--- Instructions to follow ---
Filter this data down to the lines that hold "text", and copy them.

——

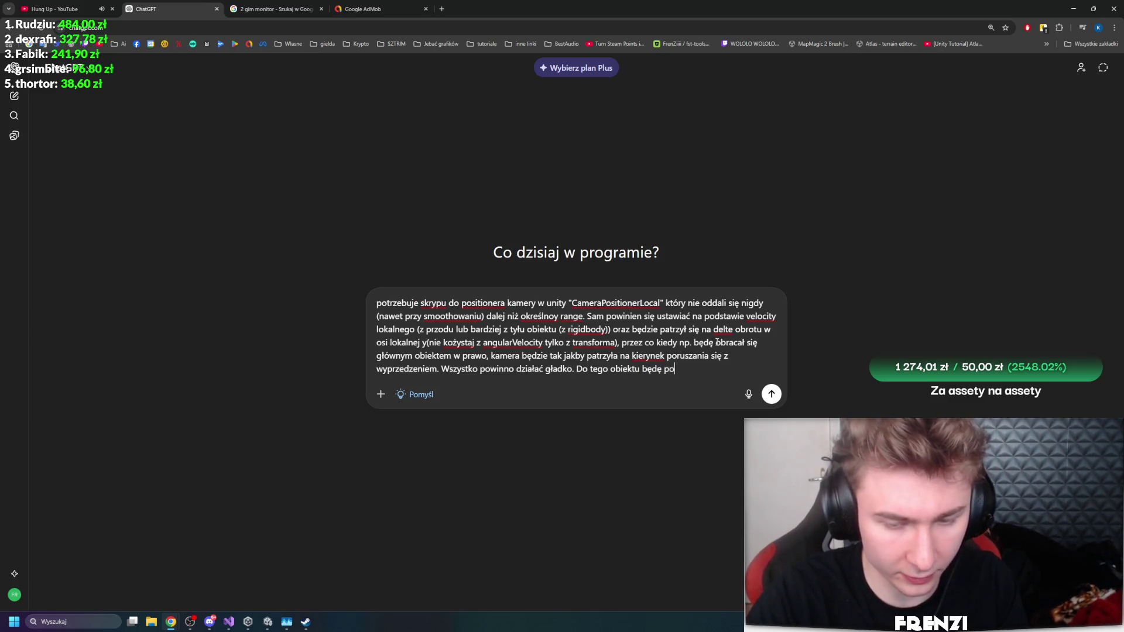
key(ctrl+BackSpace)
key(ctrl+BackSpace)
key(ctrl+BackSpace)
text(O)
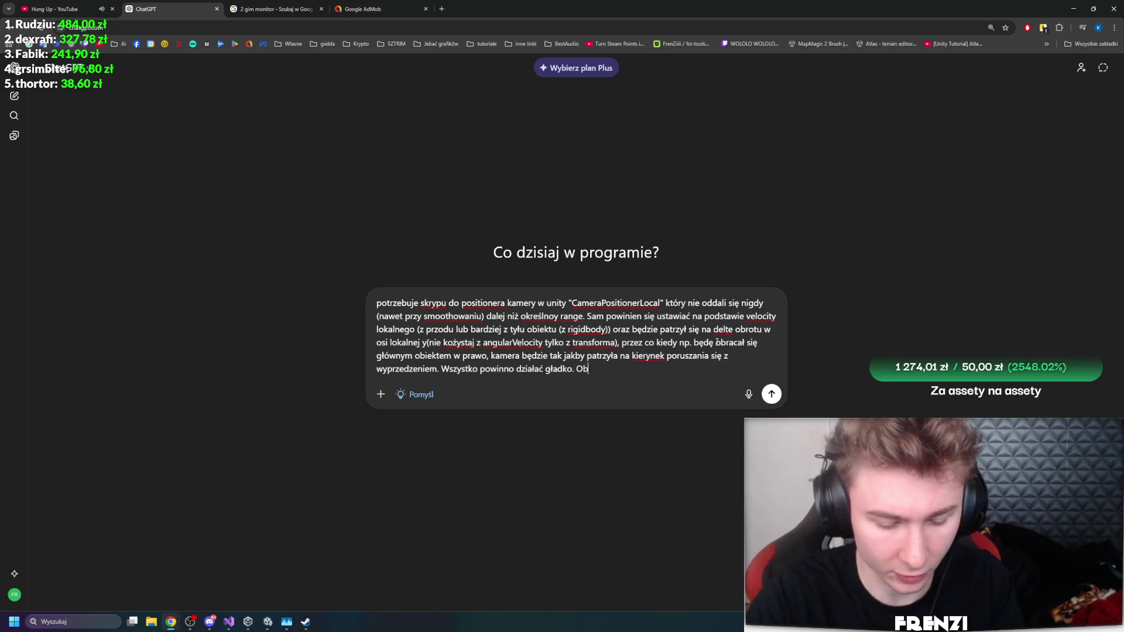
text(iekt na którm b)
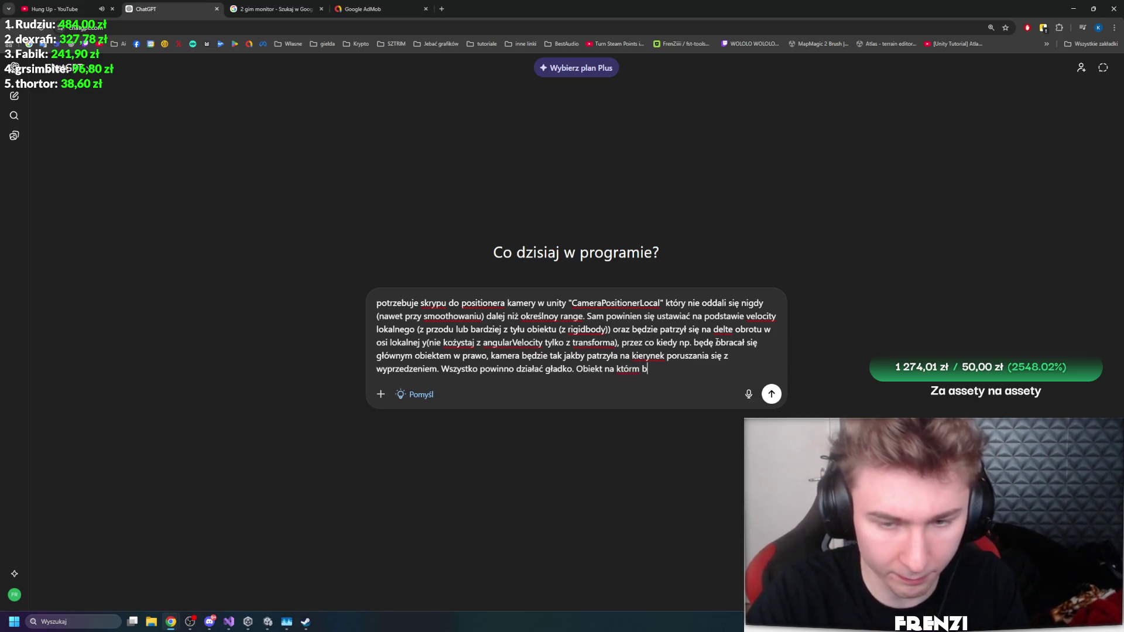
text(ędzie )
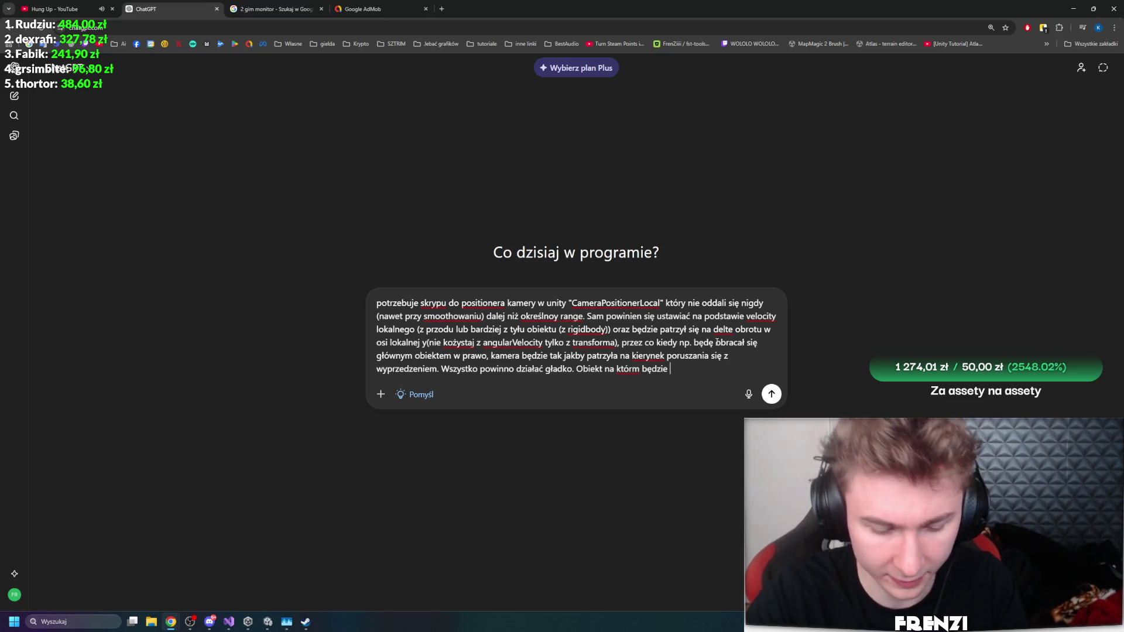
text(skrypt b)
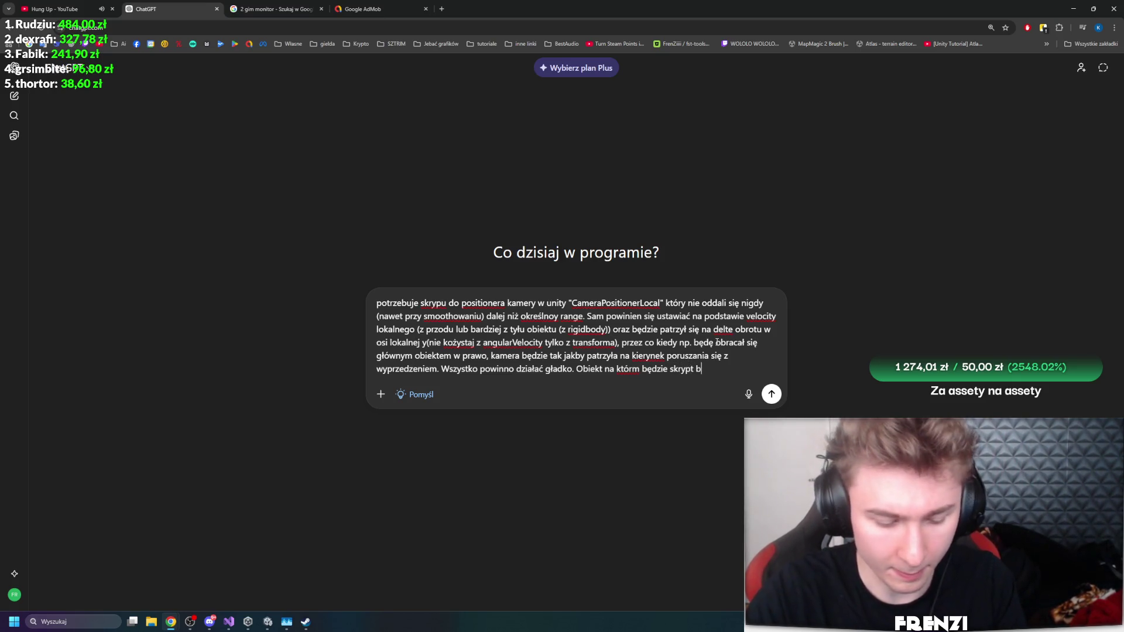
text(ędzie podpięty)
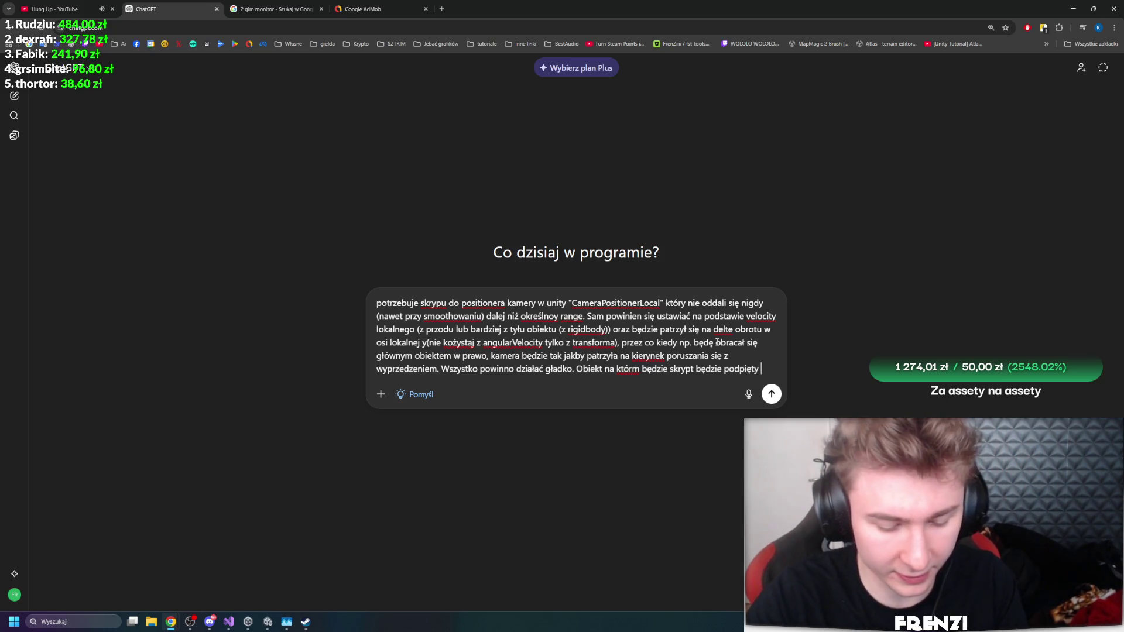
text( do cinemachina. )
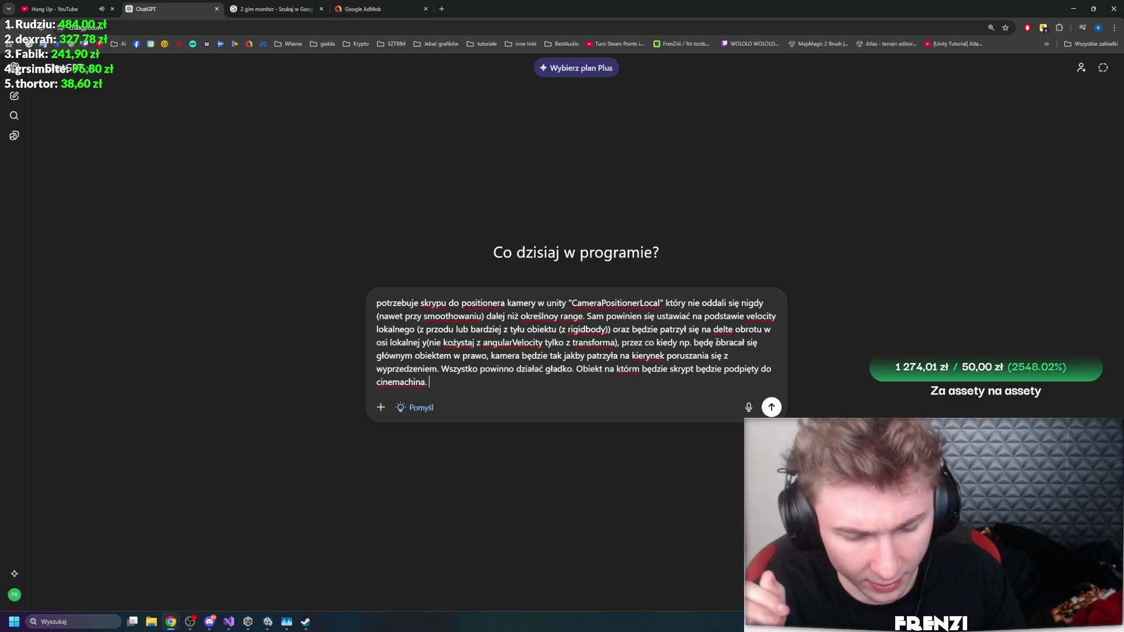
text(Daj co)
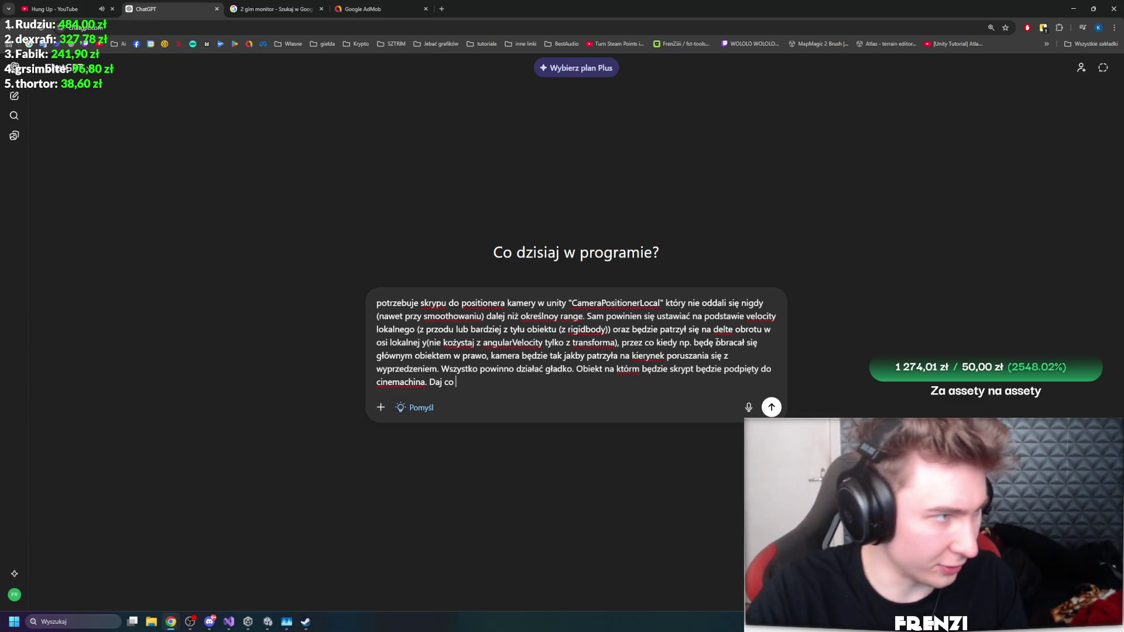
text(ś porządnego)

——

--- Your response ---
text(O)
text(iekt na którm b)
text(ędzie )
text(skrypt b)
text(ędzie podpięty)
text( do cinemachina. )
text(Daj co)
text(ś porządnego)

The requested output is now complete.